**Teks yang diberikan**

------

Pasal 15 UU No.5 Tahun 1999 :
(1) Pelaku usaha dilarang membuat perjanjian dengan pelaku usaha lain yang memuat persyaratan bahwa pihak yang menerima barang dan atau jasa hanya akan memasok atau tidak memasok kembali barang dan atau jasa tersebut kepada pihak tertentu dan atau pada tempat tertentu.
(2) Pelaku usaha dilarang membuat perjanjian dengan pelaku usaha lain yang memuat persyaratan bahwa pihak yang menerima barang dan atau jasa tertentu harus bersedia membeli barang dan atau jasa lain dari pelaku usaha pemasok.

------

**Kutipan data**
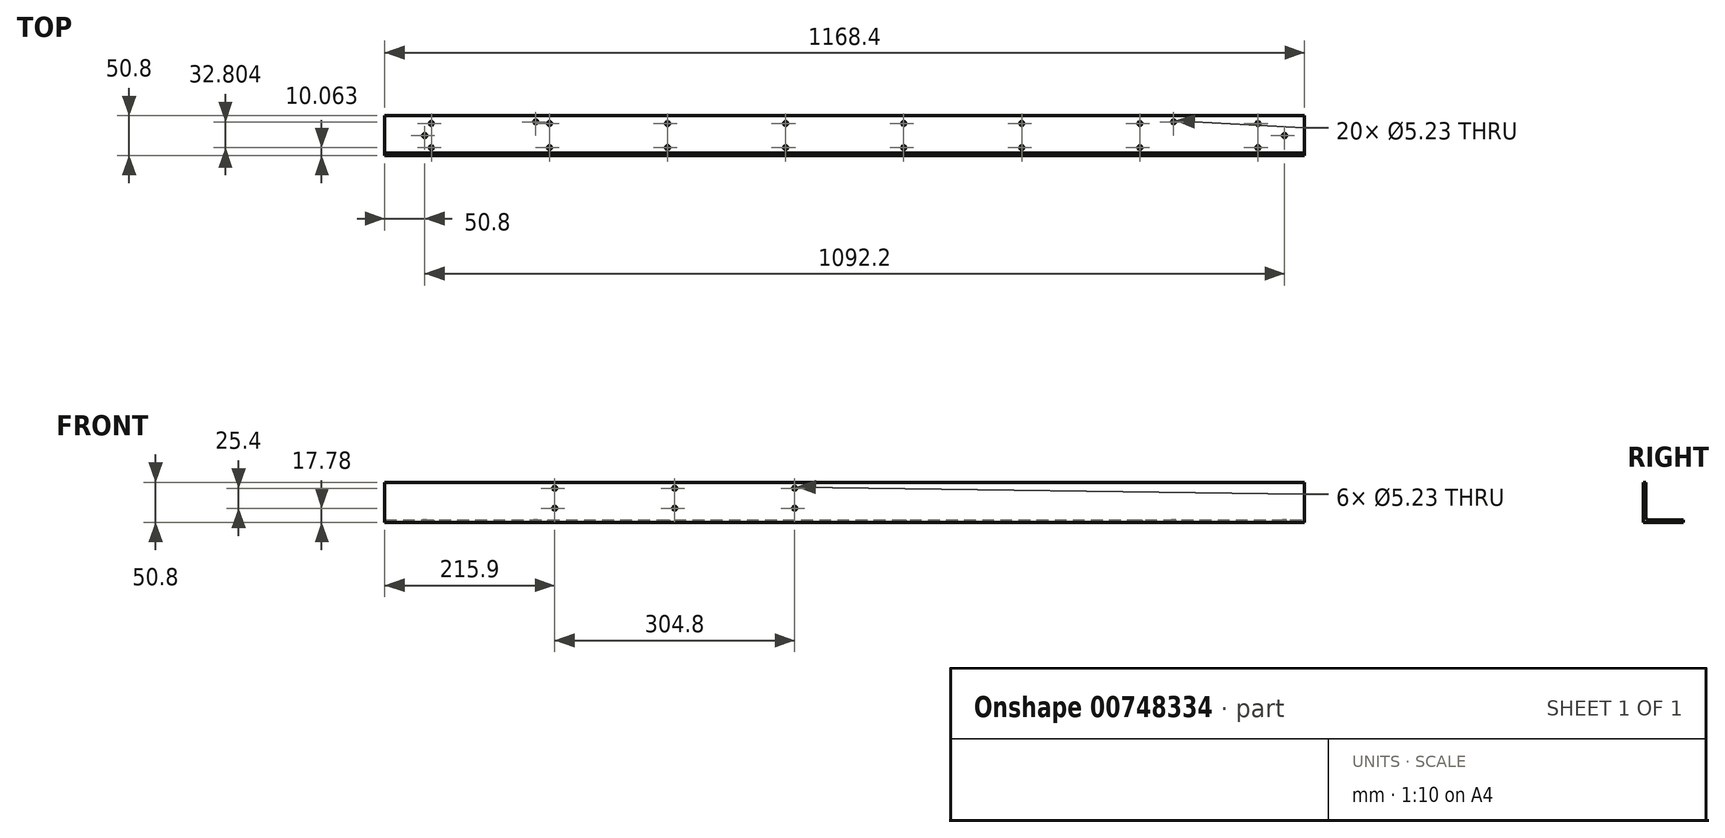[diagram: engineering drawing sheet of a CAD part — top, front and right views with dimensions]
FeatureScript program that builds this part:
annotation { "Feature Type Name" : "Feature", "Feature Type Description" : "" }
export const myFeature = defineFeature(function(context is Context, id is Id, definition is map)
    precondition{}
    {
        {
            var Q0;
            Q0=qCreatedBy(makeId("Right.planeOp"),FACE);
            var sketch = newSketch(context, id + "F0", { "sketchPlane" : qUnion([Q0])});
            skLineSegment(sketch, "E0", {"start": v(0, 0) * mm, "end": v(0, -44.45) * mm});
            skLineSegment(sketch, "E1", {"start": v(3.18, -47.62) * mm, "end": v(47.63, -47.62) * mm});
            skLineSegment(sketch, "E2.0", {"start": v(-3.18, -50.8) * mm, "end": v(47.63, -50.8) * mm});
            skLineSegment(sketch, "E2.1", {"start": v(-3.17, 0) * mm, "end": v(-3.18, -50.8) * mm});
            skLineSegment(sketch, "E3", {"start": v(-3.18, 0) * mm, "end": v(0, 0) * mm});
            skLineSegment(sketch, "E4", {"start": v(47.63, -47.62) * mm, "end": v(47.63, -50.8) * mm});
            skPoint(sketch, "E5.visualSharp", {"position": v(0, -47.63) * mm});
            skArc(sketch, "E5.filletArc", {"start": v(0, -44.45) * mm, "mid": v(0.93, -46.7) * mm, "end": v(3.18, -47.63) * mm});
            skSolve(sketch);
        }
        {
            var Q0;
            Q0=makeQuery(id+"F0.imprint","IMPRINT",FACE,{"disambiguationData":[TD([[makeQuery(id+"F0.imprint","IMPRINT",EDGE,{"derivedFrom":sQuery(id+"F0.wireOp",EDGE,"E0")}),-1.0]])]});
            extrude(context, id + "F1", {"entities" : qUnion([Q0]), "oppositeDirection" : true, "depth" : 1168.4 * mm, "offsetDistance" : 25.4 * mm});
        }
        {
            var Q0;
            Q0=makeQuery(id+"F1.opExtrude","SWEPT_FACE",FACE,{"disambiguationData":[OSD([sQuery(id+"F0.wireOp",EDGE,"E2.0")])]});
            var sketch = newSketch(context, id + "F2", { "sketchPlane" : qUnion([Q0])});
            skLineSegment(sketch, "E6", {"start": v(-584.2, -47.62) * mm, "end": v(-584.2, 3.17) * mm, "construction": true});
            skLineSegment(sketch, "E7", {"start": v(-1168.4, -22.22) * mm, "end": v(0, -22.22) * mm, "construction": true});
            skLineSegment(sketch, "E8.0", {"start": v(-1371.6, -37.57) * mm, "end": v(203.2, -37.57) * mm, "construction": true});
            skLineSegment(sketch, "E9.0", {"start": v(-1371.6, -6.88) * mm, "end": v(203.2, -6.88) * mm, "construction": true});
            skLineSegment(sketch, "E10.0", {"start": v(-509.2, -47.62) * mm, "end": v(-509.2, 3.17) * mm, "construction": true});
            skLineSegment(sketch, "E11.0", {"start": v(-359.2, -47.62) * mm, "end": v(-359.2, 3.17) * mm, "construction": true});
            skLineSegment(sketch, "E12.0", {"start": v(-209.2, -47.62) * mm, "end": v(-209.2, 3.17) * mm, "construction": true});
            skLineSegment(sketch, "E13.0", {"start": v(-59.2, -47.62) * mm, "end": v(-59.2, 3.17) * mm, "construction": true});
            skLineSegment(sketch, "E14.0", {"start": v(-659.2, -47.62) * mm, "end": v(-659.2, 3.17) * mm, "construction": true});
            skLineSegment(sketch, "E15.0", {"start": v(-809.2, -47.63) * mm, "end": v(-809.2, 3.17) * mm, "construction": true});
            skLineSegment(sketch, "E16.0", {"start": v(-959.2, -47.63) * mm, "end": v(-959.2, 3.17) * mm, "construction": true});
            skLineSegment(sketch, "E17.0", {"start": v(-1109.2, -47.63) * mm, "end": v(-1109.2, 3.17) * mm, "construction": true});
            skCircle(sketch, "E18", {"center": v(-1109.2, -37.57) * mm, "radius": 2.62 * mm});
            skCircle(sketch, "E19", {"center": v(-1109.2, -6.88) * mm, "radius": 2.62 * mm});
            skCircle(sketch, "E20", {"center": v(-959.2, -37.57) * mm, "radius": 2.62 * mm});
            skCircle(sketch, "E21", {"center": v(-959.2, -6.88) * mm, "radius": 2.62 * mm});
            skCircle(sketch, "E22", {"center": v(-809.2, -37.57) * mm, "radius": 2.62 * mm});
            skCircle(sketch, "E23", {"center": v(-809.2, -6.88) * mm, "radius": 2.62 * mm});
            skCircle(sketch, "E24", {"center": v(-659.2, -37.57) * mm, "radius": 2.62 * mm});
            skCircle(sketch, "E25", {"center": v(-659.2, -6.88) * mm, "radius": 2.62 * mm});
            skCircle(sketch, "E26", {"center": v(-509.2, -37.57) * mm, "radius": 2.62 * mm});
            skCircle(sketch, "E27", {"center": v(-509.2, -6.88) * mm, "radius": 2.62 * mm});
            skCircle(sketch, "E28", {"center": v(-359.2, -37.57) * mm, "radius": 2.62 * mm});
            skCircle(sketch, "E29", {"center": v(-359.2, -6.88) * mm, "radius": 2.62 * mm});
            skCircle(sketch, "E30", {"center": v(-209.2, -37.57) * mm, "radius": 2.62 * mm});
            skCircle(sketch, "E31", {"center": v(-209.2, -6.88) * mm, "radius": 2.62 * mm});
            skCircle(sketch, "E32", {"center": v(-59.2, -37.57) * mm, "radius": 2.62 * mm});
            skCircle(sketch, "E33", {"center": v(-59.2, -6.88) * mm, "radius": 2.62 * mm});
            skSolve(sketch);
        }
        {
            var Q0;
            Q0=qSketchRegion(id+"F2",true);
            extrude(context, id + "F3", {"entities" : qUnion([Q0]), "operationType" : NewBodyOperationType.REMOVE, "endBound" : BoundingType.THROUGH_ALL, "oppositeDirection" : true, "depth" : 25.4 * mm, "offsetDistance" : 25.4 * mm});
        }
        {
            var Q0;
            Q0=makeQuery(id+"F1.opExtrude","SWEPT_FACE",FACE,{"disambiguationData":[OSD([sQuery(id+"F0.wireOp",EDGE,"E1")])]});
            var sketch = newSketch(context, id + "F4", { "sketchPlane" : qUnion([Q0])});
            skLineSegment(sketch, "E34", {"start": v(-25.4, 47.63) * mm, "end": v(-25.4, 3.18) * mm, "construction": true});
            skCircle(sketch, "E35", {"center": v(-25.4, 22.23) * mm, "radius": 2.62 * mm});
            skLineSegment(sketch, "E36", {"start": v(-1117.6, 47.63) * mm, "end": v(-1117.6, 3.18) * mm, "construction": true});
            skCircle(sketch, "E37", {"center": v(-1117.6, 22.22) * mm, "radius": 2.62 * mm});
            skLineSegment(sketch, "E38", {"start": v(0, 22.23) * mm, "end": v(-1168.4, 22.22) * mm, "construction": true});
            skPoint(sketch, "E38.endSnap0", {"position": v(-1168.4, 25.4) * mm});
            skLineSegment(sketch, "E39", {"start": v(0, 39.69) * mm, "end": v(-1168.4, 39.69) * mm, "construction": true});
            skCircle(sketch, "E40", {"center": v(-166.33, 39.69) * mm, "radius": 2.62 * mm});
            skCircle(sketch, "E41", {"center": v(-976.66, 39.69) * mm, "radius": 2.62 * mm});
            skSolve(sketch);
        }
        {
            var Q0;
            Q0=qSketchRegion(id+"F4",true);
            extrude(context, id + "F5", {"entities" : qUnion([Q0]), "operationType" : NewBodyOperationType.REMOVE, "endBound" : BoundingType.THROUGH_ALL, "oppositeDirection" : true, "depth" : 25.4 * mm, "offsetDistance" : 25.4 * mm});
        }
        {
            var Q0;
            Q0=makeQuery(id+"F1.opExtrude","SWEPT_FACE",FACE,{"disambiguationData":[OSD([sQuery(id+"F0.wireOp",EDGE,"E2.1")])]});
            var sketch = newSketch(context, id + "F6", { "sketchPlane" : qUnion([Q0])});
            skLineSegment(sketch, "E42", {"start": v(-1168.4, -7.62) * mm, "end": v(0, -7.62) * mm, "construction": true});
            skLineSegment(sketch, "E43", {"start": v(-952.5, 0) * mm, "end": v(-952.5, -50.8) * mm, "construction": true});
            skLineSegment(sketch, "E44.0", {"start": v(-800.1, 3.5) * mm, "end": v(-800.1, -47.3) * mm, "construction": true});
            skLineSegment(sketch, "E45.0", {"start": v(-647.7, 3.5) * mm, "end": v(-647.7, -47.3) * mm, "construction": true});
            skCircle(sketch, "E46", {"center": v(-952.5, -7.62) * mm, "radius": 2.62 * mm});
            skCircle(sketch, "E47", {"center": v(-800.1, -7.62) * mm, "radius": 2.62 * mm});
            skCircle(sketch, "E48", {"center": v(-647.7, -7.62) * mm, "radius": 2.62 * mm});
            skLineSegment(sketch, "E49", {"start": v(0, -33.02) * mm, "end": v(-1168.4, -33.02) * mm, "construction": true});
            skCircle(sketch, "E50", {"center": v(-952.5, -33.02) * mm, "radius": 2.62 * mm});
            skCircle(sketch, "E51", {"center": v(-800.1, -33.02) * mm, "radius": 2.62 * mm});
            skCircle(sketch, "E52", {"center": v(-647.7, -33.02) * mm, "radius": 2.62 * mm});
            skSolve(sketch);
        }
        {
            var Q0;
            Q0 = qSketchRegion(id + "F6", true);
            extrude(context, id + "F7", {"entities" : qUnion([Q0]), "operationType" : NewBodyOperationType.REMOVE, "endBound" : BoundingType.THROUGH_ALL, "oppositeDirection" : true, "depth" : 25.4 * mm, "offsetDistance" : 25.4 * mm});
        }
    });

------

**Latihan**
Salin tanpa perubahan bagian teks yang diberikan, mulai dari "Pasal 15 UU" dan terus sampai "pada tempat tertentu.".

**Jawaban tugas**
Pasal 15 UU No.5 Tahun 1999 :
(1) Pelaku usaha dilarang membuat perjanjian dengan pelaku usaha lain yang memuat persyaratan bahwa pihak yang menerima barang dan atau jasa hanya akan memasok atau tidak memasok kembali barang dan atau jasa tersebut kepada pihak tertentu dan atau pada tempat tertentu.